---------- SUPPLIED TEXT ----------

Aldo Pellegrini (Bologna, 28 August 1888 – Cartosio, 7 December 1940) was an Italian Air Force general during World War II.

Biography

He was born in Bologna on August 28, 1888, and enlisted in the Royal Italian Navy in 1908, entering the Royal Naval Academy of Livorno. He graduated with the rank of ensign in 1910, and in 1911-1912 he took part in the Italo-Turkish War. When the Kingdom of Italy entered World War I on May 24, 1915, he held the rank of lieutenant; having developed an towards aviation, he attended the Naval School of Aeronautics of Taranto, obtaining a license of seaplane pilot in June of the same year. During the war he held various positions and was in command of some squadrons of the Naval Air Auxiliary Service, distinguishing himself for courage and technical ability.

In the spring of 1917 he was in command of the 258th Squadron, equipped with FBA Type H aircraft, embarked on the seaplane carrier Europa, and in June of the same year he was transferred to the 253rd Squadron, of which he assumed command on the following 5 August. From 19 January 1918 he commanded the 264th Squadron stationed in Ancona, also equipped with FBA aircraft. On June 3, two Austro-Hungarian seamen of Italian origin decided to desert and stole a Lohner L seaplane, which they flew across the Adriatic Sea, landing near Fano, where they were captured; Pellegrini, along with sub-lieutenant Alberto Briganti, was sent from Ancona with the task of recovering the aircraft. By the end of the war he had been awarded two silver medals and one bronze medal for military valor.

In 1924, when he had reached the rank of lieutenant commander, he decided to join the newly established Regia Aeronautica. In March 1925 he was promoted to the rank of lieutenant colonel and in June 1926 he became Chief of Staff of the Minister of Aviation, holding that post until October 1929. In July 1927 he became a colonel and shortly after he took part in an inspection flight over the Mediterranean Sea, along with Italo Balbo and engineer Ettore Alberi, in preparation for Balbo's planned mass air cruises over the western and eastern Mediterranean, that would take place in 1928 and 1929. Pellegrini himself was chosen by Balbo as flying commander for he Eastern Mediterranean Air Cruise of 1929; this choice led to a final break-up between Balbo and Francesco De Pinedo, who expected to be chosen instead.

----------

DIRECTIVE ▸
Do these statements agree with the biography of Aldo Pellegrini above? (a) He entered the Royal Naval Academy of Livorno in 1908. (b) The 264th Squadron he commanded from January 1918 was stationed in Fano. (c) He remained Chief of Staff of the Minister of Aviation until October 1929. Answer yes or no for each, quoting the deciding words of the biography.

---------- MATERIAL ----------

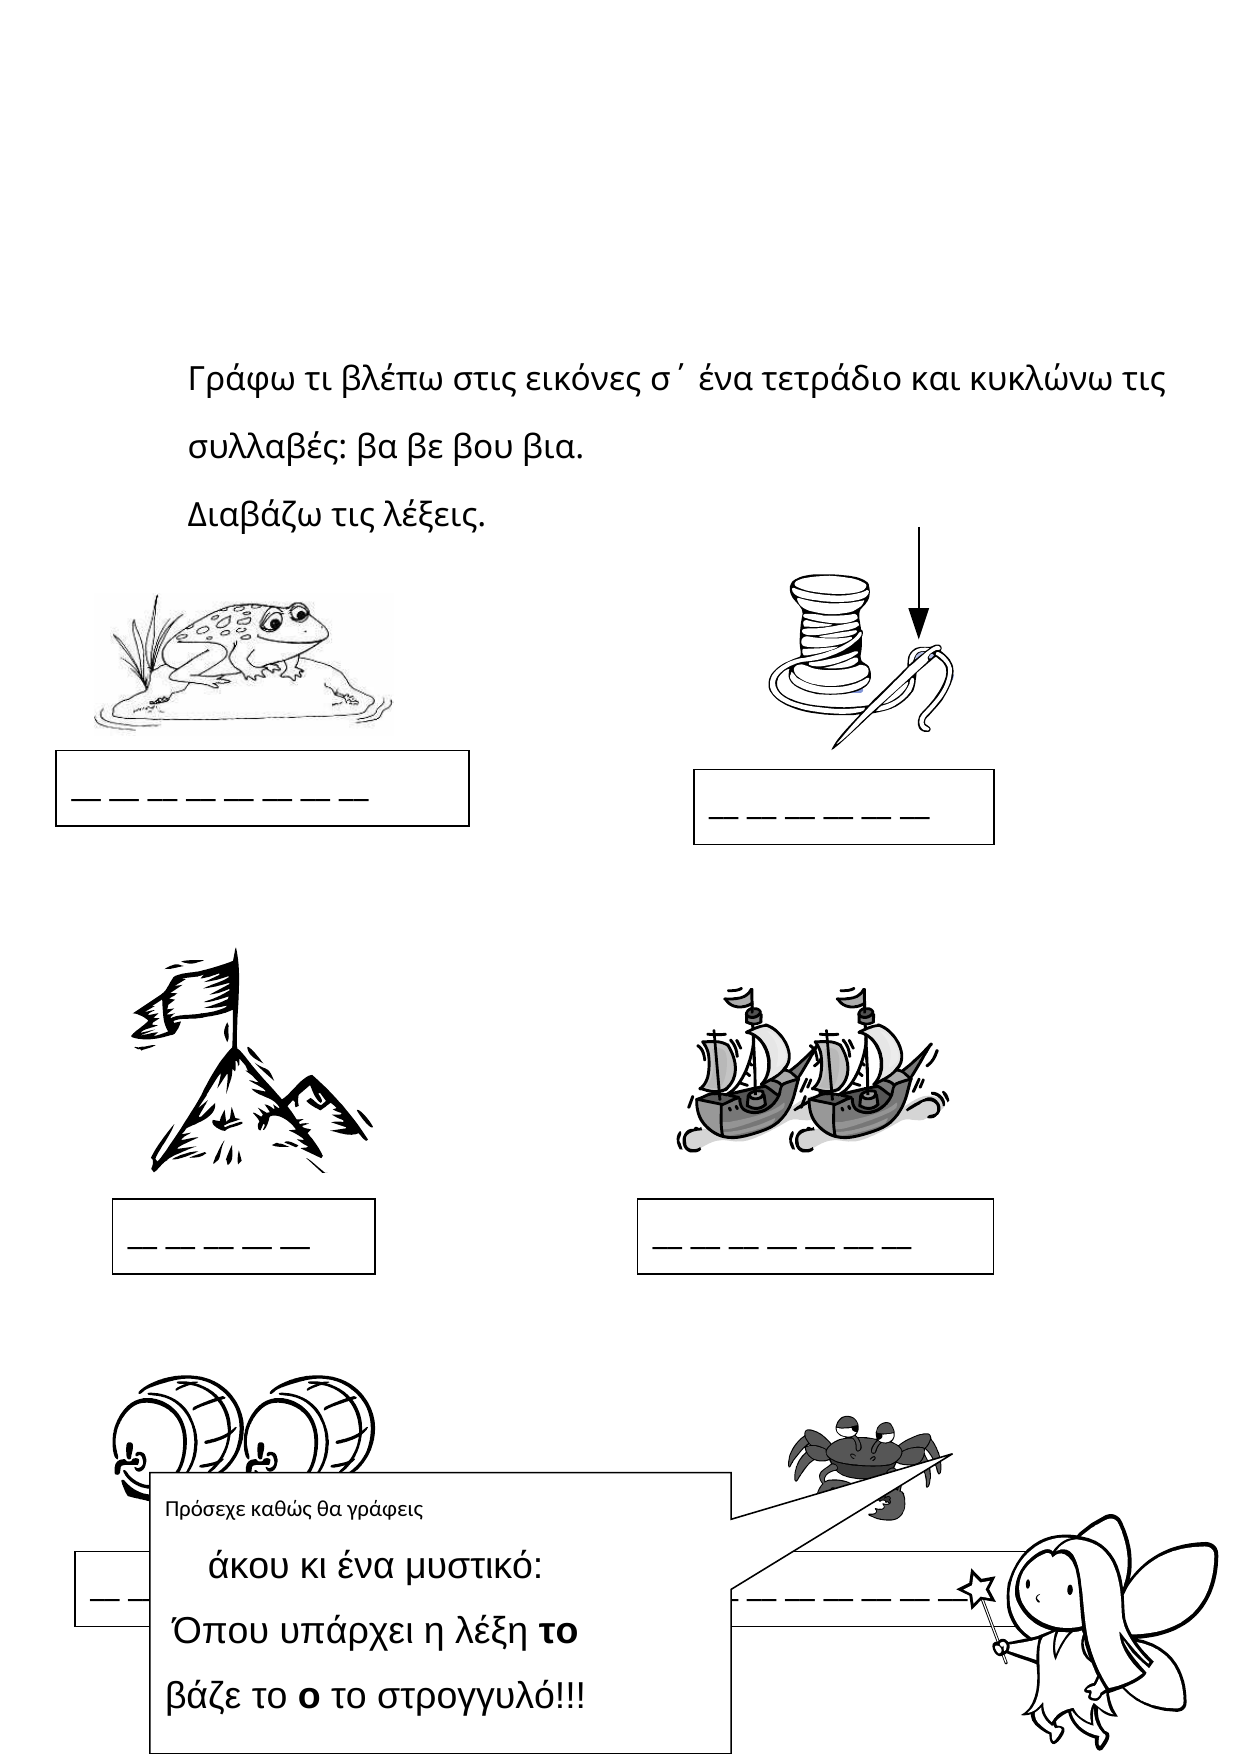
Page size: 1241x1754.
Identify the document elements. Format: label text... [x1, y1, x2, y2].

text Διαβάζω τις λέξεις. [187, 491, 1200, 536]
text Γράφω τι βλέπω στις εικόνες σ΄ ένα τετράδιο και κυκλώνω τις συλλαβές: βα βε βου βια. [187, 354, 1200, 468]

----------

SOLUTION TO THIS EXERCISE ▸
(a) Yes: "enlisted in the Royal Italian Navy in 1908, entering the Royal Naval Academy of Livorno"
(b) No: "From 19 January 1918 he commanded the 264th Squadron stationed in Ancona"
(c) Yes: "holding that post until October 1929"